The key question at the moment is whether war crimes have been perpetrated. This description has been used by a number of worthy people: the Reverend Desmond Tutu, the Christian Democrat Dries van Agt and Labour's Thijs Berma. The known facts also point in this direction. Use of artillery and heavy bombardment in heavily populated areas are never permissible. Firing rockets from these areas is also criminal.

On what does the government base its expectation that Israel will do everything possible to prevent citizens from becoming victims of the military action?

No surprise

Lastly on this point, two questions: can the minister confirm that this war was not unexpected, but that in recent months it was already being prepared for? And can the minister give his reaction to the analysis, one which comes also from the Israeli side, that the moment when Gaza was invaded was chosen entirely because of the elections which will take place in Israel in February?

In addition to legitimacy and proportionality, effectiveness is also an important concept in law governing the conduct of war. Does the government believe that the Israeli approach will prove effective? The government considers, correctly, that the military action has not yet led to an end to the rocket attacks by Hamas.


A sustainable truce can only be achieved around the negotiating table. The government sees it as a gain that the Palestinians and Israel should enter into immediate and intensive negotiations. I applaud that. At last the government recognises that it is necessary to hold talks with the Palestinians. Hamas is part of the problem, but talking with them is also part of the solution. The international political boycott of Hamas has resulted in failure.

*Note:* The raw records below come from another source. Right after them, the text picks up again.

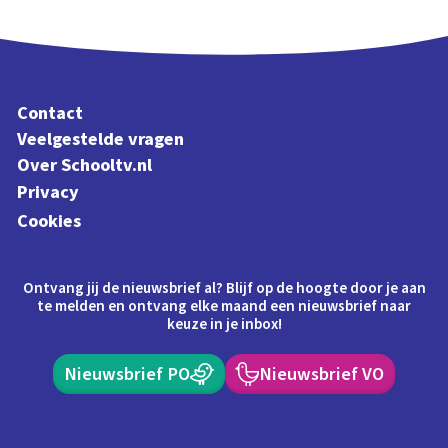
Contact
Veelgestelde vragen
Over Schooltv.nl
Privacy
Cookies
Ontvang jij de nieuwsbrief al? Blijf op de hoogte door je aan
te melden en ontvang elke maand een nieuwsbrief naar
keuze in je inbox!
Nieuwsbrief PO
Nieuwsbrief VO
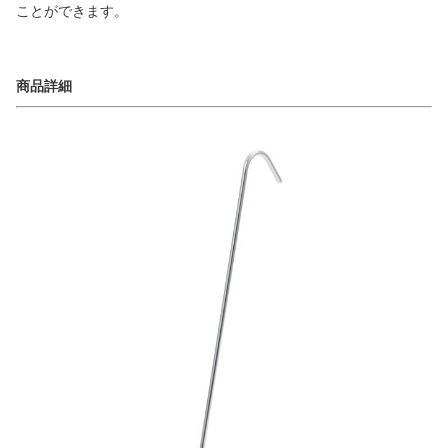
ことができます。
商品詳細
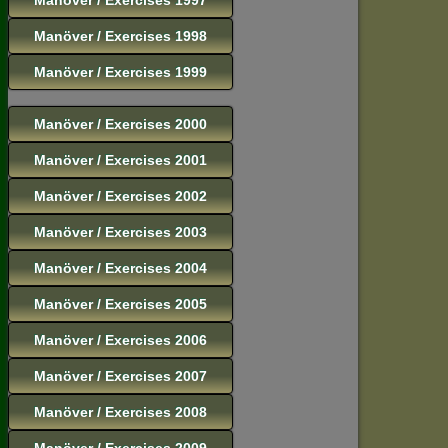
Manöver / Exercises 1998
Manöver / Exercises 1999
Manöver / Exercises 2000
Manöver / Exercises 2001
Manöver / Exercises 2002
Manöver / Exercises 2003
Manöver / Exercises 2004
Manöver / Exercises 2005
Manöver / Exercises 2006
Manöver / Exercises 2007
Manöver / Exercises 2008
Manöver / Exercises 2009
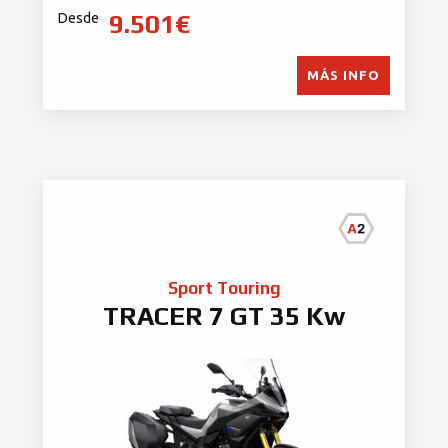
9.501€
Desde
MÁS INFO
Sport Touring
TRACER 7 GT 35 Kw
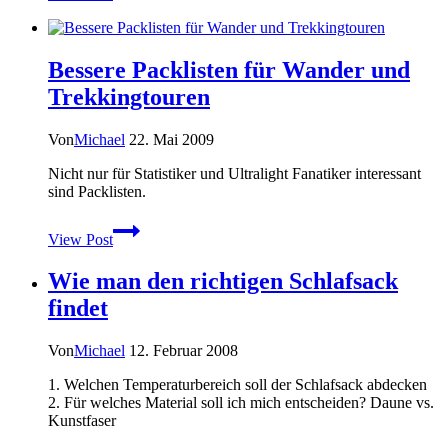
Wanderschuhe
aus
Leder
Bessere Packlisten für Wander und
–
Wasserdichte
Trekkingtouren
Schuhe
ohne
Von
Michael
22. Mai 2009
Goretex
und
Nicht nur für Statistiker und Ultralight Fanatiker interessant
Co.?
sind Packlisten.
Bessere
View Post
Packlisten
für
Wie man den richtigen Schlafsack
Wander
und
findet
Trekkingtouren
Von
Michael
12. Februar 2008
1. Welchen Temperaturbereich soll der Schlafsack abdecken
2. Für welches Material soll ich mich entscheiden? Daune vs.
Kunstfaser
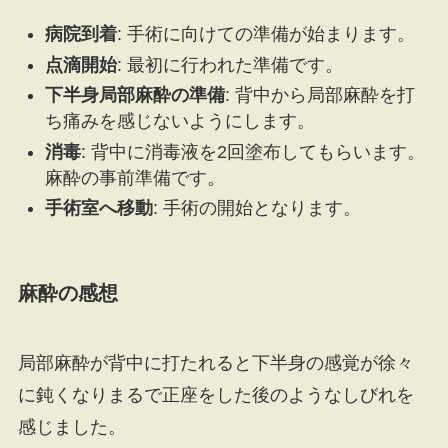
病院到着
: 手術に向けての準備が始まります。
点滴開始
: 最初に行われた準備です。
下半身局部麻酔の準備
: 背中から局部麻酔を打
ち痛みを感じないようにします。
消毒
: 背中に消毒液を2回塗布してもらいます。
麻酔の事前準備です。
手術室へ移動
: 手術の開始となります。
麻酔の感想
局部麻酔が背中に打たれると下半身の感覚が徐々
に鈍くなりまるで正座をした後のようなしびれを
感じました。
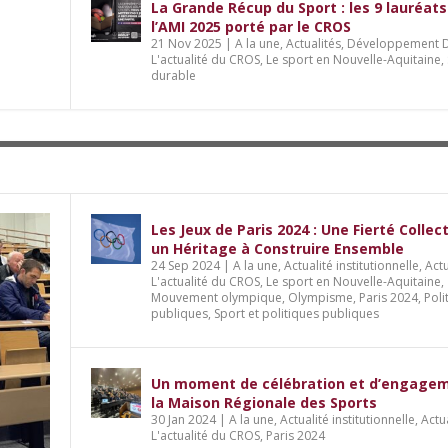
La Grande Récup du Sport : les 9 lauréats
l’AMI 2025 porté par le CROS
21 Nov 2025
|
A la une
,
Actualités
,
Développement D
L'actualité du CROS
,
Le sport en Nouvelle-Aquitaine
,
durable
Les Jeux de Paris 2024 : Une Fierté Collec
un Héritage à Construire Ensemble
24 Sep 2024
|
A la une
,
Actualité institutionnelle
,
Actu
L'actualité du CROS
,
Le sport en Nouvelle-Aquitaine
,
Mouvement olympique
,
Olympisme
,
Paris 2024
,
Poli
publiques
,
Sport et politiques publiques
Un moment de célébration et d’engage
la Maison Régionale des Sports
30 Jan 2024
|
A la une
,
Actualité institutionnelle
,
Actu
L'actualité du CROS
,
Paris 2024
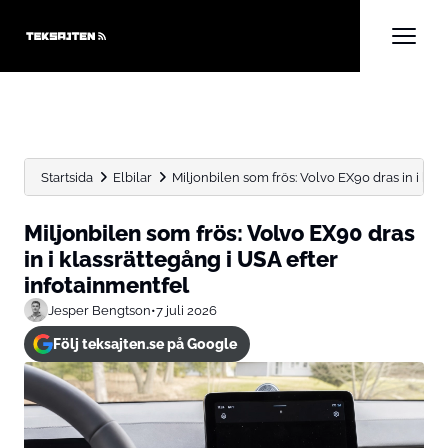
Startsida
Elbilar
Miljonbilen som frös: Volvo EX90 dras in i klass
Miljonbilen som frös: Volvo EX90 dras
in i klassrättegång i USA efter
infotainmentfel
Jesper Bengtson
•
7 juli 2026
Följ teksajten.se på Google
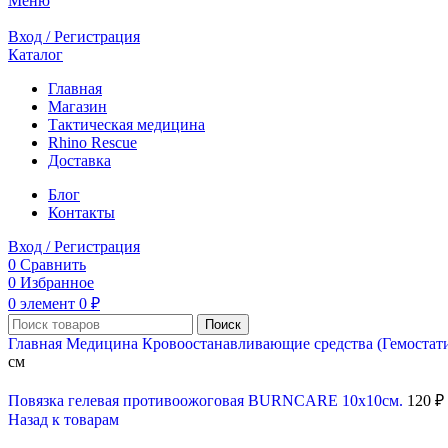
Меню
Вход / Регистрация
Каталог
Главная
Магазин
Тактическая медицина
Rhino Rescue
Доставка
Блог
Контакты
Вход / Регистрация
0
Сравнить
0
Избранное
0
элемент
0
₽
Поиск
Главная
Медицина
Кровоостанавливающие средства (Гемостат
см
Повязка гелевая противоожоговая BURNCARE 10x10см.
120
₽
Назад к товарам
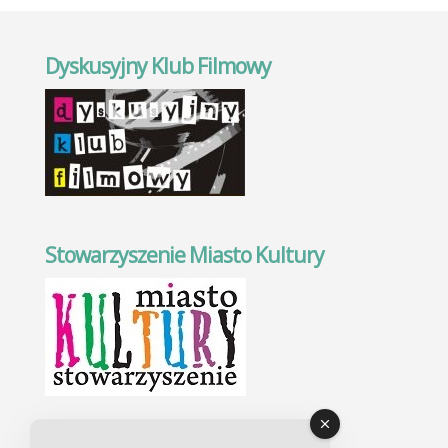
Dyskusyjny Klub Filmowy
Stowarzyszenie Miasto Kultury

Last night a UN resolution was adopted, but there is unfortunately still no truce.

Supervision of borders

There is a Dutch-Danish initiative to send EU observers. It is to the credit of the Foreign Minister Maxime Verhagen that he has come forward with this initiative. I would like to put a number of questions regarding the elaboration of this plan, but that would be premature, it seems to me. One question, however, is certainly of importance. Why should this be limited to the Gaza-Egypt border? Why should observers not also guarantee the opening of the Gaza-Israel border crossing? This must and shall form part of any truce, that is unavoidable. The SP calls on the minister to bring this up for discussion.

The government ends its letter to Parliament with the announcement that these events in Gaza do not compel a revision of the cabinet's standpoint regarding the deepening of relations between the EU and Israel. I find this premature, and for two reasons: you have said yourselves that you want to see an investigation of the attack on the school. So wait for the results. And this war will hopefully soon come to an end, but could just as well last many more weeks or even longer. So this deepening should be suspended.

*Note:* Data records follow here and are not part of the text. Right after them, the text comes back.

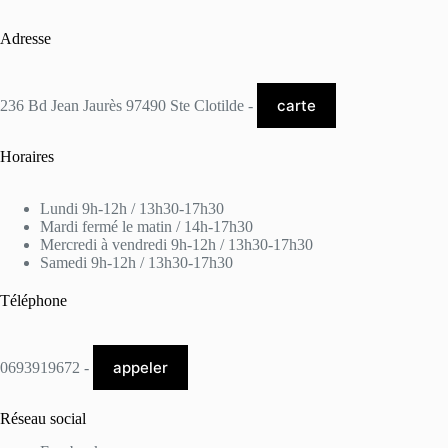
Adresse
carte
236 Bd Jean Jaurès 97490 Ste Clotilde -
Horaires
Lundi 9h-12h / 13h30-17h30
Mardi fermé le matin / 14h-17h30
Mercredi à vendredi 9h-12h / 13h30-17h30
Samedi 9h-12h / 13h30-17h30
Téléphone
appeler
0693919672 -
Réseau social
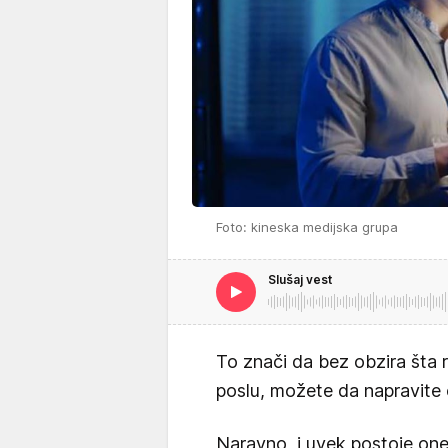
Foto: kineska medijska grupa
Slušaj vest
To znači da bez obzira šta 
poslu, možete da napravite 
Naravno, i uvek postoje one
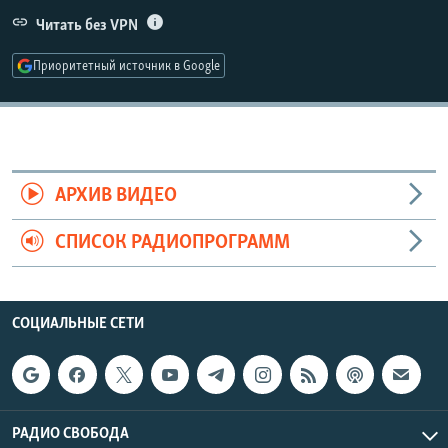
РАСПИСАНИЕ ВЕЩАНИЯ
Читать без VPN
ПОДПИШИТЕСЬ НА РАССЫЛКУ
Приоритетный источник в Google
СОЦИАЛЬНЫЕ СЕТИ
АРХИВ ВИДЕО
СПИСОК РАДИОПРОГРАММ
Все сайты РСЕ/РС
СОЦИАЛЬНЫЕ СЕТИ
РАДИО СВОБОДА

Transit of arms through the Netherlands

Lastly, the Netherlands has long acted as an entrepôt for arms going to Israel. At the end of last year , an end was put to this, fortunately. In the SP's view all transit of arms through EU airports would be banned in cases where the country of destination is in an area marked by tension or conflict.

Germany and the UK even continue to supply Israel with weapons, in conflict with EU export criteria. The Netherlands should raise this point at European level.

Next Tuesday the debate will continue, and the SP plans to bring forward three motions:

  • The government must argue at the UN for an independent enquiry into the proportionality of Israel's actions.
  • The government must argue for a suspension of the intensification of economic relations between the EU and Israel.
  • Any EU observer mission must not limit itself to the border between Egypt and Gaza but must also supervise the opening of the border between Israel and Gaza.